Inside the pinstripes: Part five
Beat writer Bryan Hoch checks in from Fantasy Camp
TAMPA, Fla. -- It has always been a dream to have the opportunity to stand 60 feet and six inches away from a big league player and see if there is any chance to succeed. The Yankees Fantasy Camp has placed me as close as I will probably ever get.
The conclusion of an incredible week at the George M. Steinbrenner Field complex came on Saturday with the long-awaited Legends game, where the greats donned their pinstripes and took on the fantasy campers in a series of two-inning contests.
With six teams to play against, that made for a long afternoon for the former Yankees, but they kept the big league action coming. It sure felt real. The gates opened to fans, scoreboard graphics were live flashing each batter's picture, and public address announcer Paul Olden personally introduced each player.
Because our Clippers finished in the cellar of the tournament -- "We held the rest of the league up," as our coach Ron Blomberg said -- we took the field last. We went down scoreless in the top of the first and Jim McKinnon started the bottom half of the inning before I got the call I'd been waiting all my life for.

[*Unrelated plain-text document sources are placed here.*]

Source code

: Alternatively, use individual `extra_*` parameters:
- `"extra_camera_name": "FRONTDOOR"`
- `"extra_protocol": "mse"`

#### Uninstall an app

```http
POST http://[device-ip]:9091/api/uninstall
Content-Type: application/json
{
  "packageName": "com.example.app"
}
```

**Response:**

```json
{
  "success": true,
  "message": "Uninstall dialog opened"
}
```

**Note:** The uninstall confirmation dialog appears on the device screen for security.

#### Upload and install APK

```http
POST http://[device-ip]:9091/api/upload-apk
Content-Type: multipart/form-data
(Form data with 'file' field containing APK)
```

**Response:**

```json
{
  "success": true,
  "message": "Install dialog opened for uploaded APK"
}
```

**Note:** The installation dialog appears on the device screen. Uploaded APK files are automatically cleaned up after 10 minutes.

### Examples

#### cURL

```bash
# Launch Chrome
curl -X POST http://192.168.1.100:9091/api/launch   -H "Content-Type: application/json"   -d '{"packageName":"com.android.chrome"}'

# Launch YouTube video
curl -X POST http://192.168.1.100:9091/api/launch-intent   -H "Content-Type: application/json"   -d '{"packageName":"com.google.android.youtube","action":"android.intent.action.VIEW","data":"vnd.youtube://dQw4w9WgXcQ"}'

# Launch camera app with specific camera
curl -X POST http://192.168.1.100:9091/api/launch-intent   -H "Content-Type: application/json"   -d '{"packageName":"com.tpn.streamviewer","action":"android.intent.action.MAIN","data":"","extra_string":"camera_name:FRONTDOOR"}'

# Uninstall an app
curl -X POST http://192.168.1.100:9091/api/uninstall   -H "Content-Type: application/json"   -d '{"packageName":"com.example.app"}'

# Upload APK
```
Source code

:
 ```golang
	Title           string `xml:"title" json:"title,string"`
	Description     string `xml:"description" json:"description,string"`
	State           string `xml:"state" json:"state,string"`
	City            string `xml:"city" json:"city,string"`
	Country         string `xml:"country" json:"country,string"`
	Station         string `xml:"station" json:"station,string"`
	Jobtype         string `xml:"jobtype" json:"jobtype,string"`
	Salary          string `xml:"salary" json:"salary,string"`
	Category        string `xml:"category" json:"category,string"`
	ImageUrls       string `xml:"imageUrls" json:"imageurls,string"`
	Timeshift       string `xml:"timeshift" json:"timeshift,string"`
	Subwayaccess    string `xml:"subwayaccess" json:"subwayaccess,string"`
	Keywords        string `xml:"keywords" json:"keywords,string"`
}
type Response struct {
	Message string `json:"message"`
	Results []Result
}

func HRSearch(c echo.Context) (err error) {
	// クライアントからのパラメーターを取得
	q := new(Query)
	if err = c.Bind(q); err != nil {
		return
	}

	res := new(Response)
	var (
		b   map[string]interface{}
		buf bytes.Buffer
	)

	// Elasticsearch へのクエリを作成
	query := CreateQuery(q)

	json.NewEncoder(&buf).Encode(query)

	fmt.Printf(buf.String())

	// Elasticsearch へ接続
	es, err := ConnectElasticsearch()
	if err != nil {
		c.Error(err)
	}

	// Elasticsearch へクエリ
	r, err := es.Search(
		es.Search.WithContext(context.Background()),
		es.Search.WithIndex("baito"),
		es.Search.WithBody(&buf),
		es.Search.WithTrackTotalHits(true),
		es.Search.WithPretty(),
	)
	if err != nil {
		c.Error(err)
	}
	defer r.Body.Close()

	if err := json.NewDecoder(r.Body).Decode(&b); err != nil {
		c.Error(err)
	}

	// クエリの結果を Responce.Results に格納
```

Jogging in from left field, I warmed up quickly and saw Jesse Barfield outside the batters box from behind dark sunglasses, his pinstriped No. 29 visible with each practice cut he took. My second fastball to Barfield darted low and away, and he swung hard and missed. He laughed and so did I. Had that really just happened?
Barfield continued his at-bat by hitting a hot shot to third base, which McKinnon smothered for a fielder's choice. Great, I'd take that. Now here came Ken Griffey, Sr., and when Olden announced him as Ken Griffey, Jr., we all had to take a second to recompose ourselves.
Catcher Santo Attinello -- mere hours from returning to life as a chiropractor in Portugal -- flashed two fingers and I loved the call. Here came a sweeping breaking ball that started in on Griffey and made a hard turn. Griffey shot a look at the catcher and said, "He's throwing curveballs?"
He'd win this battle when I went to the fastball, popping it into shallow right-center field for a two-run single. Roy White dug in and took a pitch before chopping a hot shot to second base, and as I watched with anticipation, our Clippers turned a beautiful 4-6-3 double play.
While it was a rush, I couldn't help but immediately feel bad. I'd agreed with our shortstop, David Schachman, that he could relieve me for the third out of the inning. Somehow we didn't plan on the inning ending so abruptly, and with the Legends up 4-0, there was now a chance that he wouldn't get to pitch.
"It's OK," he told me in the dugout. "I'd rather turn the double play than pitch."
That made me feel a little bit better, and when I doubled to right field off Al Downing and came home on Schachman's hit, maybe there was a chance we'd tie it up after all. But the Legends put away that third out, and our amazing week playing ball in the Florida sun was over.
The Fantasy Camp concluded Saturday with an awards banquet dinner at the Sheraton Suites. After a brief auction (including a team-signed '09 Yankees ball), each team was invited to stand at the front of the room, with coaches speaking on their behalf.
Al Downing and Fritz Peterson were at the helm of the undefeated Thunder, and Mickey Rivers and Homer Bush chaired the second-place Blanchards. White and Barfield brought the Bombers to a third-place finish, and Phil Linz played his harmonica in acknowledging the Sultans' fourth place wrap.
Chris Chambliss and Oscar Gamble oversaw the Bambinos' two victories, coming in fifth. As for our roster, unfortunately Blomberg was forced to watch the Clippers give up more than 100 runs in eight games, the biggest reason we came in dead last.
"We were terrible," Blomberg said. "But this was a great group of guys. I'm proud to have been with them and to call them my friends."
Nine players -- myself included -- were selected for an All-Star Rookie team, and among several camper awards issued, Bob McCauley's Mickey Mantle MVP award stands out most prominently.
Playing for the Thunder, McCauley left for California after the camp's final game, awaiting surgery to remove a tumor from his pancreas. Cleared by doctors to play in the camp before the procedure, McCauley called it "the greatest week of my life."
It is a sentiment that a lot of campers would probably share. On Monday, the 11 of us were essentially strangers, awkwardly going through the paces of a cocktail reception in a hotel lobby.
By the final out on Saturday, our entire club had already exchanged e-mails and phone numbers, planning to continue the new friendships that playing baseball has afforded us.
After that final game, coach Jack Hubbard gathered us in a circle near the dugout and very accurately summed up the experience. The wins and losses are all going to fade soon, but it's the memories and camaraderie that will last forever.
Bryan Hoch is a reporter for MLB.com. This story was not subject to the approval of Major League Baseball or its clubs.